Rethinking the gastropub
Meanwhile, the Rookery boasts its own tasting menu, an 11-course, crazily affordable “bite flight.” It’s a greatest-hits selection culled from a chalkboard list of two dozen a la carte dishes sold at cut-rate prices, a roster that steers the gastropub concept in exciting new directions. Like its Travail counterpart, it’s a process that’s reminiscent of Minnesota weather: If a dish doesn’t impress, just wait five minutes and something entirely different will blur into view.
Brown eggshells are filled with the creamiest scrambled eggs imaginable. A super-flavor-concentrated lobster bisque is garnished with a tiny dream of a shrimp roll. An acidic burst of lemon cuts through raw hamachi’s cool, pristine nature.
Fantastic boudin blanc sausages (like all of the restaurant’s fabricated meats, they are prepared with obvious finesse by longtime Travailian Geoff Hausmann), dressed with truffled dwarf peaches, masquerade as hot dogs. Even the slider-sized brisket burgers are a treat.
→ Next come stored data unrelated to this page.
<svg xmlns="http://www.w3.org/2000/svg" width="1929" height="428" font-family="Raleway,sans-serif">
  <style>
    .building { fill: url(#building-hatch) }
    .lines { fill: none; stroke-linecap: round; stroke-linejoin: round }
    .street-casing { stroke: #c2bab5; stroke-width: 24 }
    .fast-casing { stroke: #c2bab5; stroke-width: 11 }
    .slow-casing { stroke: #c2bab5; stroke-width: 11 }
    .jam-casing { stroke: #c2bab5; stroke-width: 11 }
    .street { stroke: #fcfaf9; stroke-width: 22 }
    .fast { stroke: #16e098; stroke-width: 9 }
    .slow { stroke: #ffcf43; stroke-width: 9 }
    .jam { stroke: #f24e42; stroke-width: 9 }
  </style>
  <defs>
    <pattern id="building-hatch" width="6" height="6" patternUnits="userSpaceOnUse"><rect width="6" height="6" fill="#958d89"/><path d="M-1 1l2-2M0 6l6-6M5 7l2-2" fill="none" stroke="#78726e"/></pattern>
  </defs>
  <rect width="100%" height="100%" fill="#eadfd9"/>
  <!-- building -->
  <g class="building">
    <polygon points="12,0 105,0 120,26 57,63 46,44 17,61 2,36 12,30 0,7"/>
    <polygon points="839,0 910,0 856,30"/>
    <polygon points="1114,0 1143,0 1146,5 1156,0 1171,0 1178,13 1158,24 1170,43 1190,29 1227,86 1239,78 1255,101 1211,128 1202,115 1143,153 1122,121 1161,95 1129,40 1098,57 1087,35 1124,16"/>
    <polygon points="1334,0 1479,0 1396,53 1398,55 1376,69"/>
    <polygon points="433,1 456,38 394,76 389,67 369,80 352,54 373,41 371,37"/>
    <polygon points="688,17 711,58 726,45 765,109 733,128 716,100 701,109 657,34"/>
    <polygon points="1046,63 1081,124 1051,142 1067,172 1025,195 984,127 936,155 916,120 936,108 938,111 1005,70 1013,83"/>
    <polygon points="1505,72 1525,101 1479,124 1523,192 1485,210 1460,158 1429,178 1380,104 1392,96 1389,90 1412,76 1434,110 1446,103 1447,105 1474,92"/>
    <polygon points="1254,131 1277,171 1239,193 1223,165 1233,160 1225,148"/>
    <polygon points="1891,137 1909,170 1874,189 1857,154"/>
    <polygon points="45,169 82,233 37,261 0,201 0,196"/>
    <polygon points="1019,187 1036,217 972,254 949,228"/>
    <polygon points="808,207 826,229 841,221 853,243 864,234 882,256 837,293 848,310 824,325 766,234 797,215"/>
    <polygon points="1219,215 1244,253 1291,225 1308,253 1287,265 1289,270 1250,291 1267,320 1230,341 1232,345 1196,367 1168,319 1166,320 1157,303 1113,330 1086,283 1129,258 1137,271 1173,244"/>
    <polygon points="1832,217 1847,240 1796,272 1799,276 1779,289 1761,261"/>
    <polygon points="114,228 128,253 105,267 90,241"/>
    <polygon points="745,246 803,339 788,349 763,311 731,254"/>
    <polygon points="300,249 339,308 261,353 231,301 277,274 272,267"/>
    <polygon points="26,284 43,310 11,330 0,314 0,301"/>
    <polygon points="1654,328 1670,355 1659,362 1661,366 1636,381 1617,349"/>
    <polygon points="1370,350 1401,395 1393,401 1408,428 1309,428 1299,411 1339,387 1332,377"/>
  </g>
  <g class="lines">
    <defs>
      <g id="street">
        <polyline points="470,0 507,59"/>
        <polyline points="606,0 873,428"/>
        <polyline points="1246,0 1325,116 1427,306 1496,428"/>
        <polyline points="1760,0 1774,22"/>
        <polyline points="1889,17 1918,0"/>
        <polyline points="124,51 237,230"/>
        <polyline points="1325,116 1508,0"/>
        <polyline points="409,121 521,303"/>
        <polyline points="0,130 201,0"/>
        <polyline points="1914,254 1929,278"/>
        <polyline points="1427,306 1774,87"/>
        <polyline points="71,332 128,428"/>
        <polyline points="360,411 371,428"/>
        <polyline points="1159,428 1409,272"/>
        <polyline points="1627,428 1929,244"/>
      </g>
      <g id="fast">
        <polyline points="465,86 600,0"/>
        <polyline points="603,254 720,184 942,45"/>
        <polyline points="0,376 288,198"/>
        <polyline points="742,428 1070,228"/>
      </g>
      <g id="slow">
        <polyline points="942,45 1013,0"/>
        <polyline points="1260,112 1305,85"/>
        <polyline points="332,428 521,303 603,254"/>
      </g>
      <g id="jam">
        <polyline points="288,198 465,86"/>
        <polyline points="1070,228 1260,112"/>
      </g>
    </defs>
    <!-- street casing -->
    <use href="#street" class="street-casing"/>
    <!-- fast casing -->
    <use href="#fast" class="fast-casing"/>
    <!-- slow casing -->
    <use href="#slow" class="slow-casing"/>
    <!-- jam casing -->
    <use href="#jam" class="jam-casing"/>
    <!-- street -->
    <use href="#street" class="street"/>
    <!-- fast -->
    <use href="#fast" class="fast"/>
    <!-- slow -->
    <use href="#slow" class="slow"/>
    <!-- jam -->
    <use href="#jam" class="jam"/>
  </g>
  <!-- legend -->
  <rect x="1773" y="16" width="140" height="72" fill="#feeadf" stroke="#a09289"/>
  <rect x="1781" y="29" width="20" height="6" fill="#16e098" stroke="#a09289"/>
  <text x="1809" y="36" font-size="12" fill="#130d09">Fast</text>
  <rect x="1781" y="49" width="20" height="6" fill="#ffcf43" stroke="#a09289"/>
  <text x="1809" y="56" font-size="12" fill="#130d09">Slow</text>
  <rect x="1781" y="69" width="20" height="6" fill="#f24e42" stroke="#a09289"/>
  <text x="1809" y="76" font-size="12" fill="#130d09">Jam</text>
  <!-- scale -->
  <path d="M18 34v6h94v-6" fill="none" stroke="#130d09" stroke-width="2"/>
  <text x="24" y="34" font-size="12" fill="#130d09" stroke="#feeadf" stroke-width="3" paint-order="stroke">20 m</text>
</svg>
Then there’s one of the most dazzling dishes I’ve encountered this year: octopus, slowly braised to maximum tenderness, its quiet oceanic flavor brilliantly foiled by zesty Spanish chorizo, pillowy pan-seared gnocchi and fire-roasted, teasingly smoky orange bell peppers. Its just-right finishing touch was a tableside pour — at Travail, is there any other kind? — of a colorful, nose-tickling broth, one that exuded the gentle essence of those sweet peppers. That all this culinary glory can be had for a ridiculous $3 is emblematic of the restaurant’s commitment to value.
Such stratospheric highs are tempered by occasionally uneven moments. Some dishes suffer from what feels like too much improvisation, while others need to be pared by a sharp-eyed editor. Dessert sometimes veers into weak-link status, a shame since it’s the evening’s parting shot.
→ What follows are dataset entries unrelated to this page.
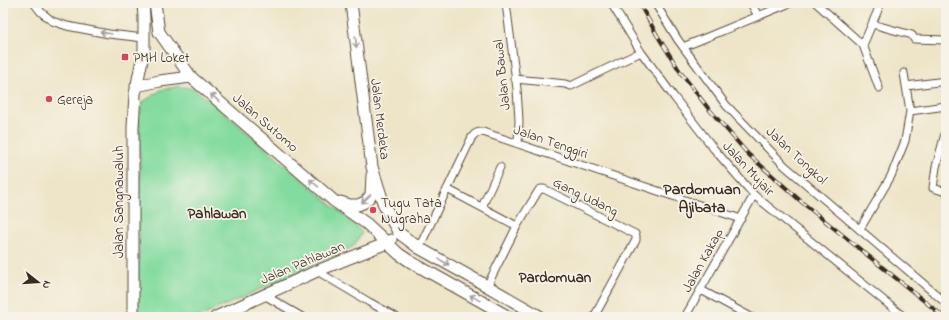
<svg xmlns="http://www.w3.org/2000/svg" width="949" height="320" font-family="'Indie Flower',sans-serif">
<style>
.green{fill:#83db9f;stroke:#5f825e}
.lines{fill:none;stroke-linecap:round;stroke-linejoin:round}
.minor-casing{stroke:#564638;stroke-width:9}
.primary-casing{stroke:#564638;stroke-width:13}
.minor{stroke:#fff;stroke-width:7}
.primary{stroke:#fff;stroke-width:11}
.rail-casing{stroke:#3b2a1e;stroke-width:4}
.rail{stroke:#f7f3e8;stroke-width:2.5;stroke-dasharray:8;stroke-linecap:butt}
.oneway{stroke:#a79f9a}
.poi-dot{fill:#d1495b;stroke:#f7f3e8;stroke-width:1.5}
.labels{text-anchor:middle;stroke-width:3.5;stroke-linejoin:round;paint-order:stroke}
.poi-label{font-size:14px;fill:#3b2a1e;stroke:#f7f3e8;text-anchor:start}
.street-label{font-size:14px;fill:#3b2a1e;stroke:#f7f3e8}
.neighbourhood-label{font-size:15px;font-weight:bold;fill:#3b2a1e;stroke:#f7f3e8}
.quarter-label{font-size:16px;font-weight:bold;fill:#3b2a1e;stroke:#f7f3e8}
</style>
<rect width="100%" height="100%" fill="#f7f3e8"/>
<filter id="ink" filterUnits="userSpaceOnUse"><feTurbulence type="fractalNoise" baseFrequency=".025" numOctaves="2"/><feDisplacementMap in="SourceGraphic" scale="8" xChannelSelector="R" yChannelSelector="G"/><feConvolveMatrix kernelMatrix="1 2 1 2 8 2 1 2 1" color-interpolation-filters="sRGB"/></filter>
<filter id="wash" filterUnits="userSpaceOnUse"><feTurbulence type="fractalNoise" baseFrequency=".012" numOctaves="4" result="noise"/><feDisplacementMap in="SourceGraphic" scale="16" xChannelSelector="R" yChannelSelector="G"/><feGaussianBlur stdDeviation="0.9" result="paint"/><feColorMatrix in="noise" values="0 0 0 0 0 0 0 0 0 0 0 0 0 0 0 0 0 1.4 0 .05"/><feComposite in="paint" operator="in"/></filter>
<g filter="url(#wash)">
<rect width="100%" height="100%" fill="#eee5c8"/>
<path class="green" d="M179,86L194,89L209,100L353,223L362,233L354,246L200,317H138L140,167L139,118L143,102L161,90Z"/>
</g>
<g filter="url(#ink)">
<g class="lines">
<defs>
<path id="minor" d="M34,3L41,12L52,21L67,26L109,34L144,38
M506,3L517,89L519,120L518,144
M611,3L641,52L674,97L714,149L754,195L904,317
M655,3L678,40L726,105L785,166L946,303
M751,3L758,16
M816,3L863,45L879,88
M872,24L912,35L914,39L946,40
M863,45L881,3
M683,47L790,3
M515,79L547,82L565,84L571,86L641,52
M906,86L946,81
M910,111L946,106
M946,127L945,134L936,167L933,188L946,192
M447,189L517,226
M482,207L500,167
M860,229L891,176L905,141L910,111L904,73
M419,248L472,137C475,133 477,132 483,132L741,219
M317,271L369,302L396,317
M487,286L517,226L539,190L541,189H544L635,234L636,236V240L594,317
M701,290L751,317
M264,295L302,317
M685,317L754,195"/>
<path id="primary" d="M155,3L159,32L191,77L261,138L334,201L367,224L399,254L411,262L509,317
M351,3L372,167L384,205L391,219L399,233L419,248L487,286L541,317
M136,86L160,81L191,77
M340,202L350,205H358L365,202L371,195L372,175
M133,317V127L135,94L144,50V17L143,3
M216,317L317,271L387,243L391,240"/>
</defs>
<use href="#minor" class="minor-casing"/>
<use href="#primary" class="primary-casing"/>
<use href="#minor" class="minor"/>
<use href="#primary" class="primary"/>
<defs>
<path id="rail" d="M639,3L657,35L681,73L708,108L748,154L804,204L944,317"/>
</defs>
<use href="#rail" class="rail-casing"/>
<use href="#rail" class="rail"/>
</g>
<defs><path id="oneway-shaft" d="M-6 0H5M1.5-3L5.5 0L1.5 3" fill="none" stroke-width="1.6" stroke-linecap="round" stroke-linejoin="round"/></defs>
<g class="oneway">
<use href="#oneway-shaft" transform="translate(106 33) rotate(-170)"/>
<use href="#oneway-shaft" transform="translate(356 42) rotate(83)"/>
<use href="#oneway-shaft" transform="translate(215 98) rotate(-139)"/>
<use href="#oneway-shaft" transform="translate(314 183) rotate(-140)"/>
<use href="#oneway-shaft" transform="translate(366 199) rotate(137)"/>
<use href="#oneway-shaft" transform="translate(444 262) rotate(30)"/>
<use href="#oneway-shaft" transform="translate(475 298) rotate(-151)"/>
</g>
</g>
<g class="poi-dot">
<rect x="121" y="53" width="8" height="8" rx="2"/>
<circle cx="49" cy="99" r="4"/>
<circle cx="373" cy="210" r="4"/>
</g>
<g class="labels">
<g class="poi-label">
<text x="133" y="62">PMH Loket</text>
<text x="57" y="104">Gereja</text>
<text x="381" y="207">Tugu Tata<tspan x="381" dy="16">Nugraha</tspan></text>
</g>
<g class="street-label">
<text transform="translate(501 75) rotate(-96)" y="5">Jalan Bawal</text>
<text transform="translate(381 119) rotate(83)" y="5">Jalan Merdeka</text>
<text transform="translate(266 122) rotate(41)" y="5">Jalan Sutomo</text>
<text transform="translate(551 141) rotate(19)" y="5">Jalan Tenggiri</text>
<text transform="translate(797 155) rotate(43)" y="5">Jalan Tongkol</text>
<text transform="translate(749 168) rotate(47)" y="5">Jalan Mujair</text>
<text transform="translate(586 196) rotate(26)" y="5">Gang Udang</text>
<text transform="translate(118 202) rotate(-90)" y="5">Jalan Sangnawaluh</text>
<text transform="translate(702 260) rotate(-61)" y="5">Jalan Kakap</text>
<text transform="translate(302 262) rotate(-23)" y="5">Jalan Pahlawan</text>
</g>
<g class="neighbourhood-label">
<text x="217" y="218">Pahlawan</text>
<text x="555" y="282">Pardomuan</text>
</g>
<g class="quarter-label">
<text x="702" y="194">Pardomuan<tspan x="702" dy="18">Ajibata</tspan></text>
</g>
</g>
<rect width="949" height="320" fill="none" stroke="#f7f3e8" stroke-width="16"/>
<g transform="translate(38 282) rotate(107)" stroke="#f7f3e8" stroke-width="3" paint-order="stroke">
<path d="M0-3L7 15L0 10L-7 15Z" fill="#3b2a1e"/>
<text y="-6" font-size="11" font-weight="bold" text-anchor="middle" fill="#3b2a1e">N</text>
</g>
</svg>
Repetition can creep in, whether it’s a format issue (what, another item on a stick?), a preponderance of a distinctive ingredient (enough with the truffle already) or a relentless caloric sameness (after one particularly fat-laden evening, I would have killed for a few fresh vegetables). Pacing can be sporadic, service niceties can be overlooked and despite well-schooled crowd management, the no-reservations policy can be maddening.
But complaints evaporate when a sizzling pan of scallops, caramelizing in foamy brown butter and thyme, is raced from the stove to the table, their powerful scent — a sensory sensation as primal as bacon frying in the morning — boosted by a well-timed, olfactory-enhancing pinch of dehydrated scallop powder. It’s a quintessential experience-driven Travail moment; the MacArthur Foundation has issued Genius Grants for less.
The restaurant’s name may be plucked from the staff’s blue Bragard-brand aprons, but in this instance it’s also no accident that the word is French for work. Brown, Winberg and Gerken have designed their new place to give diners clear sightlines into the endless — and, from the looks of it, endlessly joyful — labors that are required to keep this carnival afloat. Don’t miss your opportunity for a ringside seat.